Simultaneous measurement of temperature and strain based on all-fiber Fabry-Perot sensor

An all-fiber Fabry-Perot (FP) interferometer (FPI) sensor which can simultaneously measure strain and temperature is proposed and experimentally demonstrated. The FPI sensor is composed of a cascaded-cavity structure with a hollow-core tube fiber cavity and a standard single-mode fiber (SMF) cavity. Different cross section areas and thermal-optic coefficients of the two cavities make them differently sensitive to temperature and strain. The individual interference spectrum based on the air cavity or silica cavity can be extracted by band-pass filtering the spectrum of the sensor in frequency domain. The temperature and strain sensitivity of each cavity are obtained by tracing the wavelength shifts of the interference spectra. Furthermore, the temperature-strain cross-talk is eliminated by solving a cofficient matrix equation composed by the temperature and strain sensitivities of the two FP cavities.

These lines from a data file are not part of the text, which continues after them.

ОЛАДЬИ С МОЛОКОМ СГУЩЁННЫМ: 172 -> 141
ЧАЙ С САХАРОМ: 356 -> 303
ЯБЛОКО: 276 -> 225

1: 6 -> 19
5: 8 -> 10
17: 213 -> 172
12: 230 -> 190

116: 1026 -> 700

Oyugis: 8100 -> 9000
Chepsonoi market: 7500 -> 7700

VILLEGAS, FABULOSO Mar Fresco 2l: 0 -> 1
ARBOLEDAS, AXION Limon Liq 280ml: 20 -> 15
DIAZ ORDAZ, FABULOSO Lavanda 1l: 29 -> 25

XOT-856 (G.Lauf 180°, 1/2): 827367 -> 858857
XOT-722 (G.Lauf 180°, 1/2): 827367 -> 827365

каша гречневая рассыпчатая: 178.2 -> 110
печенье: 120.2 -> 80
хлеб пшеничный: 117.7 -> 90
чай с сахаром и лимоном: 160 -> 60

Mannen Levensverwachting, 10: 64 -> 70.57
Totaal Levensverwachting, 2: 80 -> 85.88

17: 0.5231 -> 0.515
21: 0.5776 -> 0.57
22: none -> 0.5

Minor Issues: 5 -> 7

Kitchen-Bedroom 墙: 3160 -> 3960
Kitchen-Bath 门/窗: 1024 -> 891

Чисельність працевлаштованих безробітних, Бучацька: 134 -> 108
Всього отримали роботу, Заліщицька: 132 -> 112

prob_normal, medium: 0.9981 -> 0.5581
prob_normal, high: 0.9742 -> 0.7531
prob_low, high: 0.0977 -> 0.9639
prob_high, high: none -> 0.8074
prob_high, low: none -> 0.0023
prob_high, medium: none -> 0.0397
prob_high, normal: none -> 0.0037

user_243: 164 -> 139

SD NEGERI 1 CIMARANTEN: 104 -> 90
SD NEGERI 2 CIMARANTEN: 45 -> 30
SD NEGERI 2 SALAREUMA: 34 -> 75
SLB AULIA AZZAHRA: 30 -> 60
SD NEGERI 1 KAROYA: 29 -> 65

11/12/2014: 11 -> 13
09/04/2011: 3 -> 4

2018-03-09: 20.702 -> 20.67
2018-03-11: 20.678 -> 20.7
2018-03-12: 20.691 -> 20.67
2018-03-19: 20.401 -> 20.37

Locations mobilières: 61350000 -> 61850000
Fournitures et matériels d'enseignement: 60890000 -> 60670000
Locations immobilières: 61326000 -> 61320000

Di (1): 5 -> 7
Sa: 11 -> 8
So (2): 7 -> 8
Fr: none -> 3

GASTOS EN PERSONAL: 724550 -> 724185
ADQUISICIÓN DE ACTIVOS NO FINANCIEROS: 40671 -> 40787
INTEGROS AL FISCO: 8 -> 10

The strain sensitivities of two FP cavities achieved are 1.173 nm/με and 1.86 nm/με. The temperature sensitivities of two FP cavities are 0.00574 nm/°C and 0.00549 nm/°C. The advantages of the proposed sensor including simultaneous measurement of temperature and strain, no temperature-strain cross-talk, simple fabrication, and all-fiber structure make it appropriate for the real sensing applications.